The McLaren F1 GTR at Le Mans 24 Hours
The McLaren F1 was designed as a road car, no quarter given to compromising it for racing. But soon after, a new sportscar series called BPR launched (a forerunner of today’s FIA GT series), and some team owners persuaded designer Gordon Murray to modify it for that. It didn’t take much, given the efficiency of the road car’s aero and strength of its tub. The GT1 rules meant it had less power than the road car, and at the rainy Le Mans in 1995, McLaren’s first ever entry there, it was up against far faster WSC prototypes. That didn’t stop it winning outright, nor also taking 3rd, 4th and 5th.
Button & Brawn GP take the F1 crown
Honda’s 2006 re-entry into Formula One was a bit rubbish compared with its earlier glory, so it took on brilliant ex-Ferrari man Ross Brawn as principal in 2007. Then amid the financial meltdown of 2008, Honda pulled out, leaving Button without a seat for ’09. So Brawn led a management buyout, and fitted Mercedes engines into a car originally designed as a Honda. Miraculously Button and Barrichello took a 1-2 in the first race. Button won six of the first seven, and then the championship, and Brawn GP won the only championship in which it ever took part.
Mk1 Volkswagen Golf GTI
Mid-Seventies hatchbacks were slow and dull, if useful. For fun there were cheap sports cars, albeit they’d gone off the boil because their manufacturers were too dumb to meet the safety and pollution laws triggered by our underdog number 3. The Golf’s magic I for injection (should have been E for Einspritz), gave it lots of power yet a serene temperament for everyday running around. And the chassis was very much up for games. Suddenly the world had no need for sports cars. Handy, tough and fun, the hot hatch was born. It added incomparably to the sum of joy in all our motoring lives.
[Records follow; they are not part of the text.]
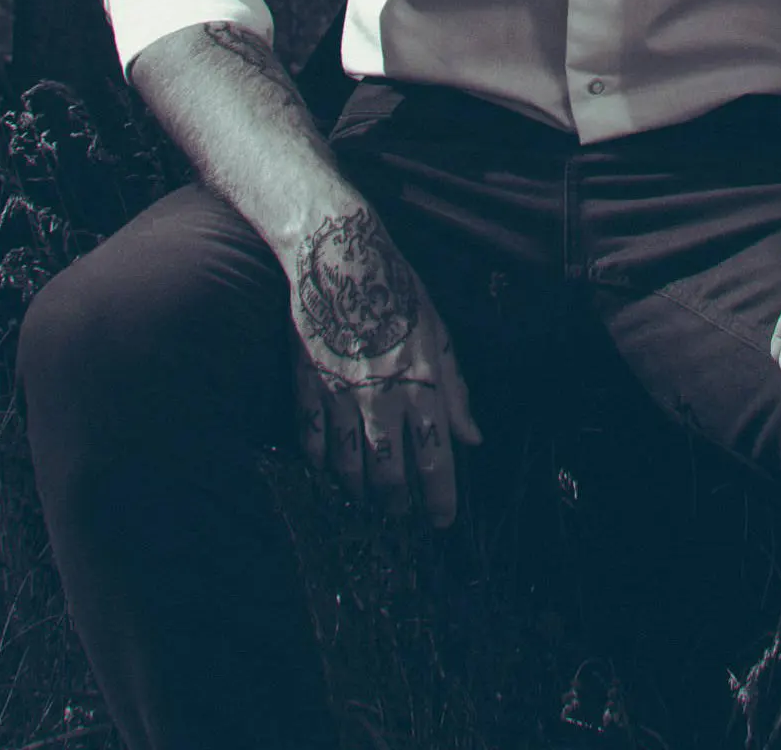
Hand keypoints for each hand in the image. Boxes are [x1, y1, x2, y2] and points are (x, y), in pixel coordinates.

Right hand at [287, 205, 482, 527]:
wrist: (342, 257)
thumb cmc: (398, 291)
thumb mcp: (440, 334)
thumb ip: (455, 390)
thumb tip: (473, 437)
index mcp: (423, 385)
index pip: (436, 460)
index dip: (440, 499)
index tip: (443, 522)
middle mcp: (383, 399)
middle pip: (390, 474)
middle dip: (398, 502)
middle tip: (402, 512)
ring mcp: (341, 396)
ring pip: (349, 467)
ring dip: (361, 489)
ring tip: (368, 496)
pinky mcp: (307, 386)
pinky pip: (311, 441)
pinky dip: (320, 462)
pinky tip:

NIO takes the ’Ring road-car lap record
Hordes of hypercar makers are crawling out of the woodwork for an increasingly frenzied “road”-car ’Ring lap record. None of them saw this coming: a new Chinese nameplate brings a car without an engine, and breaks Lamborghini’s record in May this year. NIO is the product of NextEV, a firm established in Formula E, and the EP9 is its flag-waver for an upcoming range of mass-market EVs. With one megawatt – 1,360bhp – of 4WD power and swappable batteries, electricity has put its 6min 45.900secs marker down right in the very cauldron of petrolheadedness. Oh and the EP9 has done a 2mins 40.33secs lap of Circuit of the Americas… autonomously.